In this case, joining Plaintiffs would cause judicial inefficiency and frustrate the purposes of Rule 20(a) because of the individualized circumstances of each Plaintiff. Coughlin, 130 F.3d at 1351; see League to Save Lake Tahoe v. Tahoe Reg'l Planning Agency, 558 F.2d 914, 917 (9th Cir. 1977) (" The primary purpose [of Rule 20(a)] is to promote trial convenience and to prevent multiple lawsuits."). In addition to the varying factual circumstances described above, the following defenses available to the City would be litigated on an individual basis: (1) whether supervisors were aware of a particular Plaintiff's off-the-clock work; (2) whether particular activities were compensable; (3) whether time spent on these activities was de minimus ; and (4) whether particular supervisors acted in good faith. See Smith v. T-Mobile USA, Inc., No. CV 05-5274 ABC (SSx), 2007 WL 2385131, at *8 (C.D. Cal. Aug. 15, 2007).

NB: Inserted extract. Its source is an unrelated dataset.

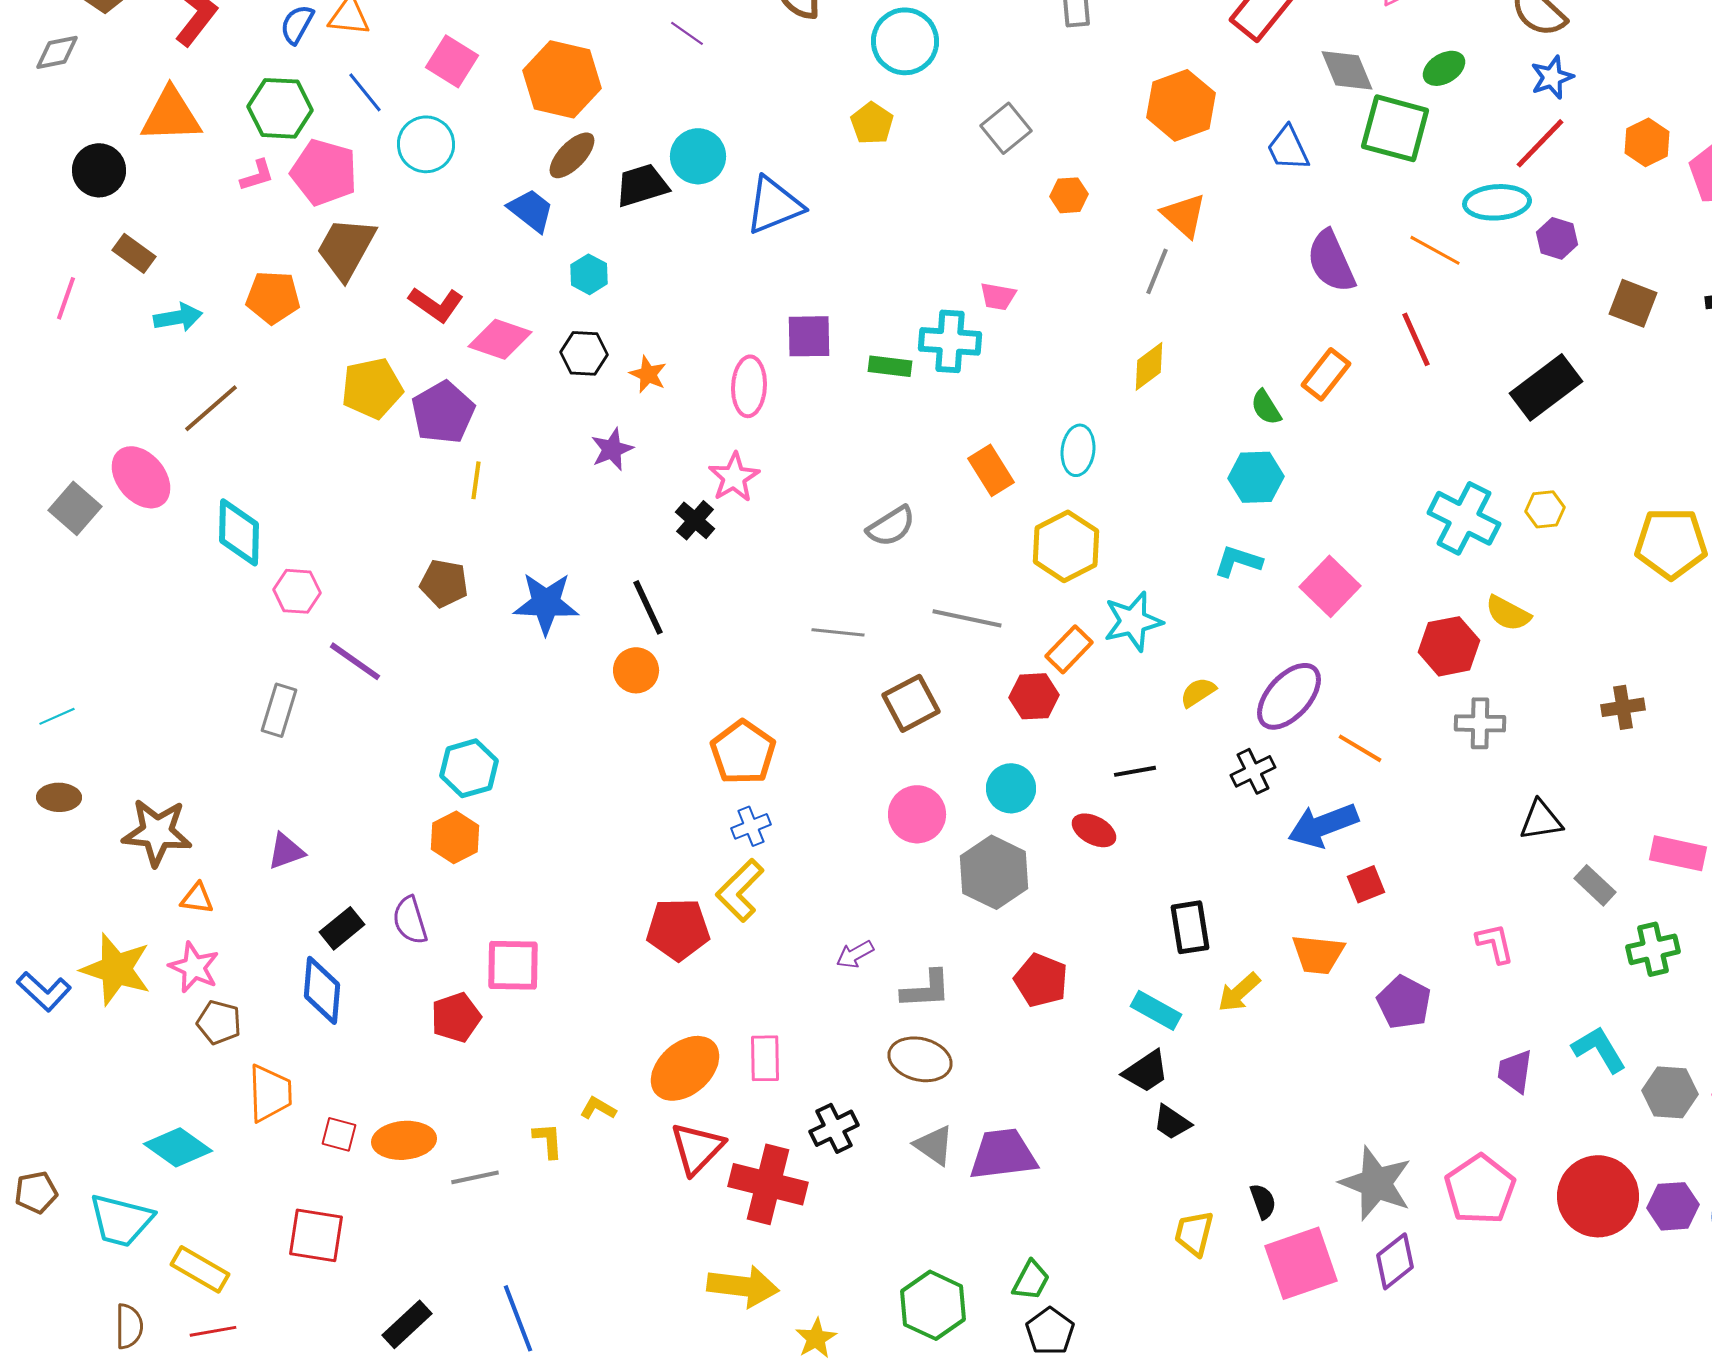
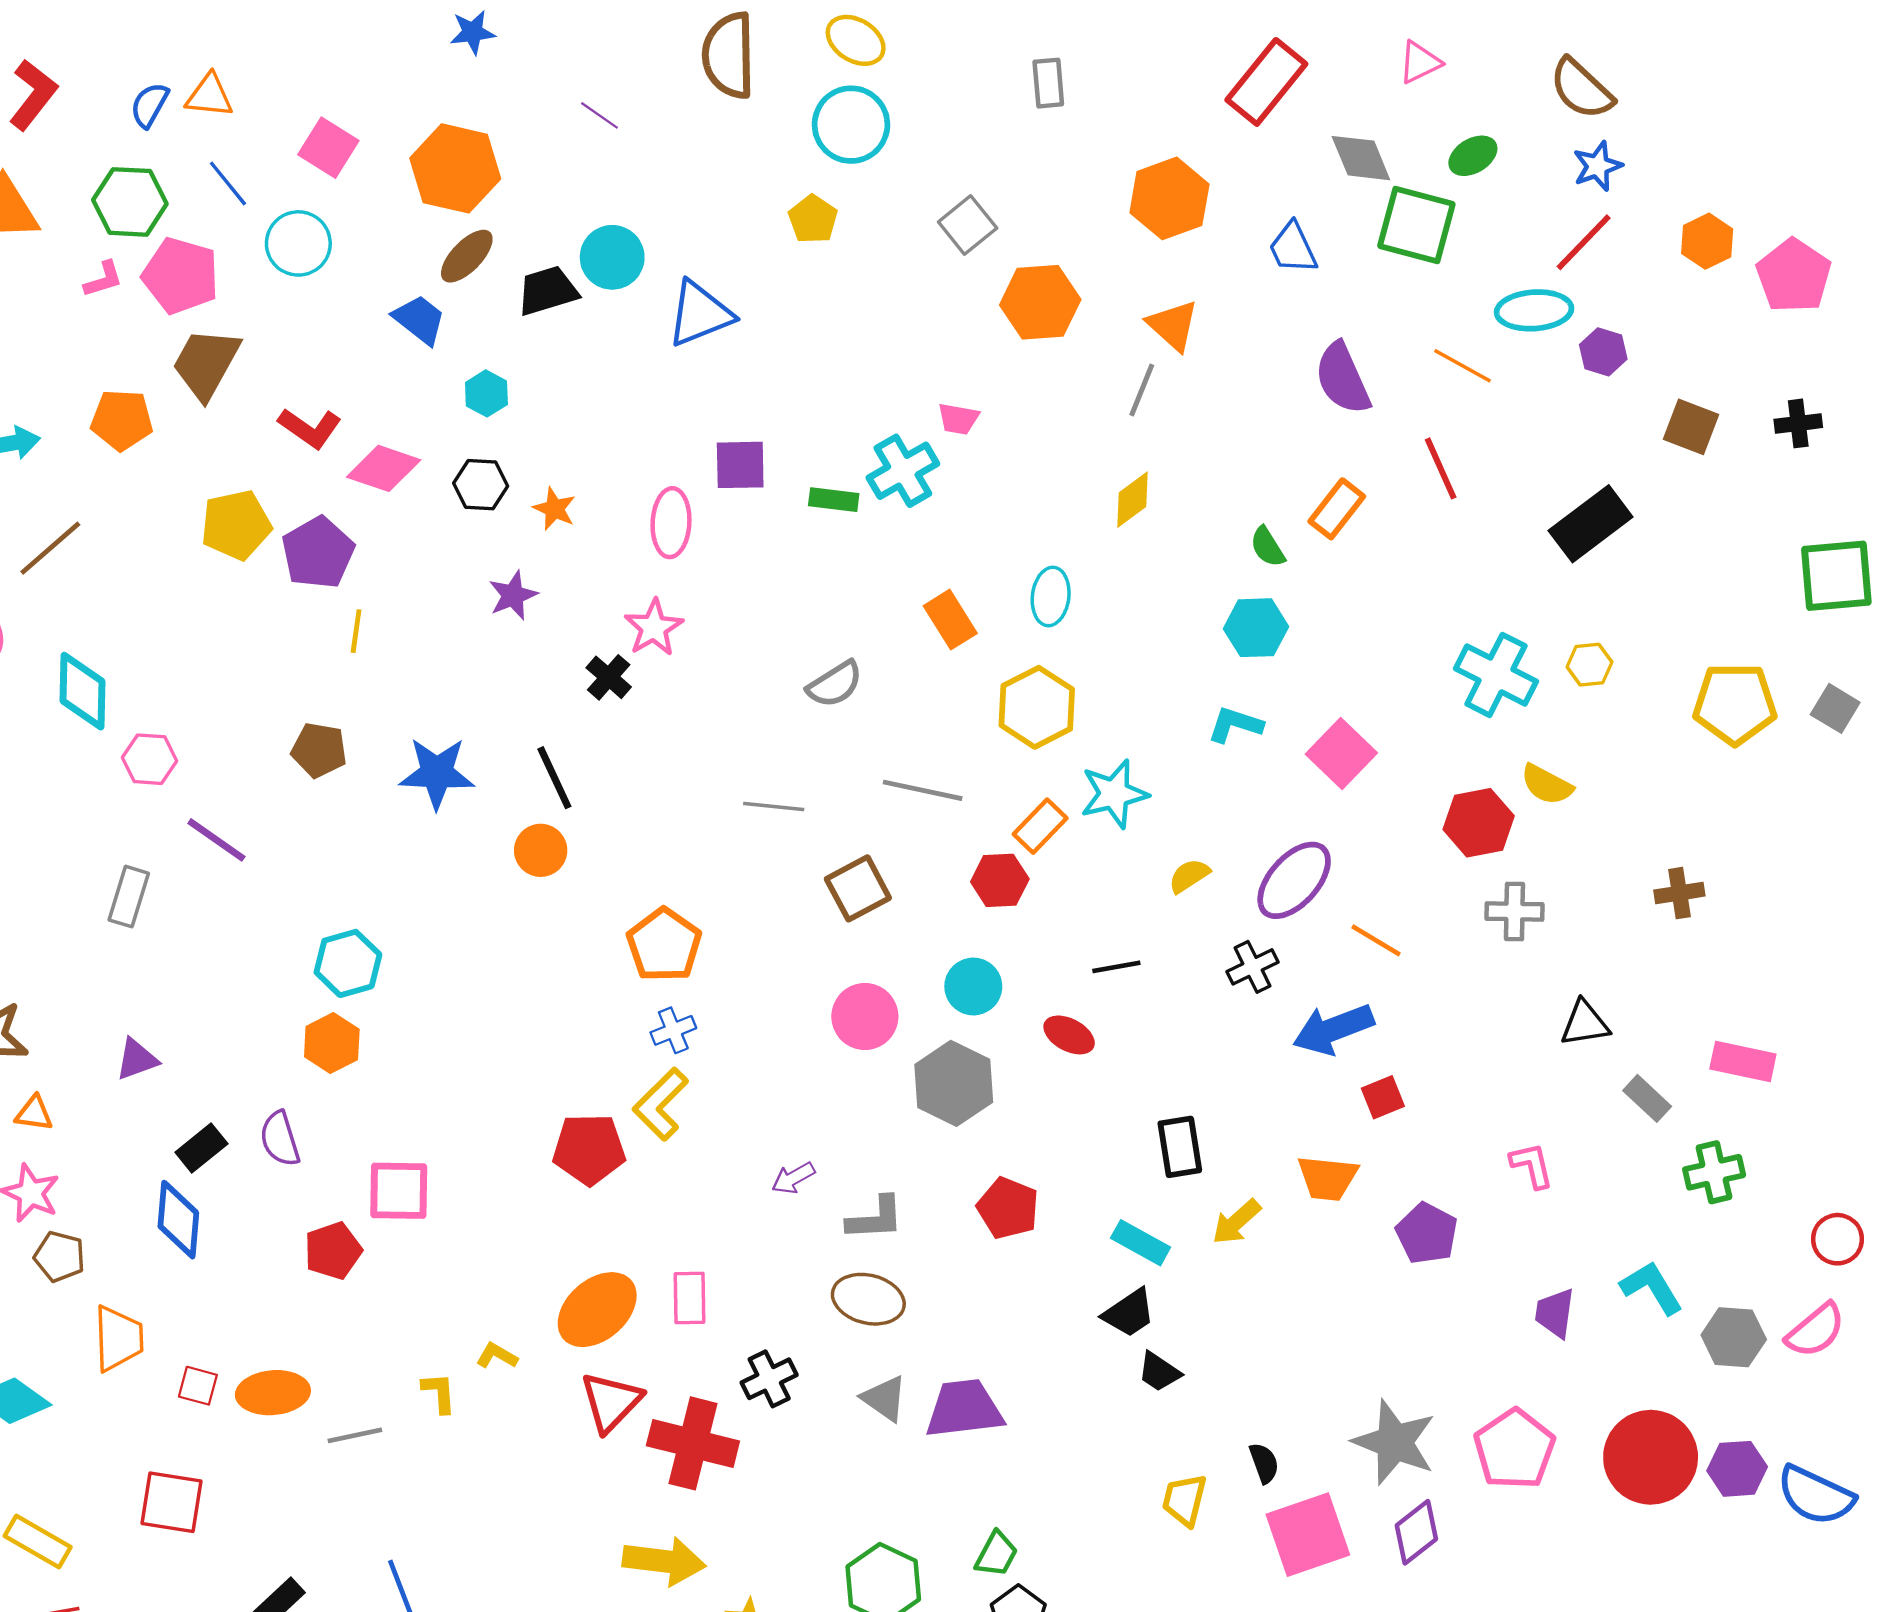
orange hexagon: (1069, 195) -> (1040, 302), size x1.8
cyan cross: (950, 341) -> (903, 471), turned -34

Pursuant to Federal Rule of Civil Procedure 21, misjoinder of parties " is not a ground for dismissing an action." Instead, " [o]n motion or on its own, the court may at any time, on just terms, add or drop a party." Fed.R.Civ.P. 21. Where there is a misjoinder, " the court can generally dismiss all but the first named plaintiff without prejudice to the institution of new, separate lawsuits by the dropped plaintiffs." Coughlin, 130 F.3d at 1350. Accordingly, the Court dismisses all but the first named Plaintiff from this action.

The City also moves to strike paragraphs five, sixteen, eighteen, and twenty-one from the Complaint. Federal Rule of Civil Procedure 12(f) provides that " the court may order stricken from any pleading any insufficient defense or any redundant, immaterial, impertinent, or scandalous matter." Because Mr. Abrams is the only remaining Plaintiff, the Court GRANTS the City's Motion to Strike to the extent necessary to reflect this new posture in this case. Particularly, paragraphs five, sixteen, eighteen, and twenty-one of the operative Complaint seem immaterial as a result of this Order. Accordingly, Mr. Abrams shall file an amended complaint by no later than December 1, 2014 removing allegations supporting a collective action.


For the reasons discussed above, the Court GRANTS the City's Motion to Strike and DISMISSES WITHOUT PREJUDICE all named Plaintiffs except Andre Abrams and STRIKES paragraphs 5, 16, 18, and 21 from the Complaint. (ECF No. 10.)